“The way you use the word ‘God’ does not show whom you mean but rather what you mean.” (Wittgenstein)
The most important element of monotheistic religions is the prohibition on idolatry. Idolatry is the raising up of some created facet of the world (so either an object, an ideology or a value) and giving it the importance that should be reserved for the creator alone. It is about getting our priorities wrong. Terrible consequences always follow from idolatry.
There are a number of ways in which to discern if idolatry is taking place. The most straightforward comes when actually using the language of God. For the rule is: the living God cannot be the member of any set. If you are attributing something to God which can also be attributed to another object or value, and you are not prepared to entertain any negations or qualifications to that attribution, then you are engaged in idolatry.

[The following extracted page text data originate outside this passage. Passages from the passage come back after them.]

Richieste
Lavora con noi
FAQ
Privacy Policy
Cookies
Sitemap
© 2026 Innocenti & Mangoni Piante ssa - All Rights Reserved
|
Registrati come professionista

So, for example, we can take the claim that ‘God exists’. This makes God a member of the set of ‘existent things’. Thus it is a theological mistake. God is not a member of the set of ‘existent things’. It would therefore be strictly accurate to say that God does not exist.
Or take the set of ‘good things’. God is not a member of the set of ‘good things’. It would therefore be strictly accurate to say that God is not good.
And so on.
This undoubtedly will sound like ‘cobblers’ to the humourless atheist – but that is, I argue, because they have a restricted understanding of what it means for language to ‘make sense’. Theologians do different things with language. But I’ll say more about that, particularly the nature of analogical language, in due course. For now I just want to emphasise this basic rule of theological grammar: all idolatries are prohibited. God can never be the member of a set.
One defining feature of humourless atheism is that it depends upon the violation of this rule.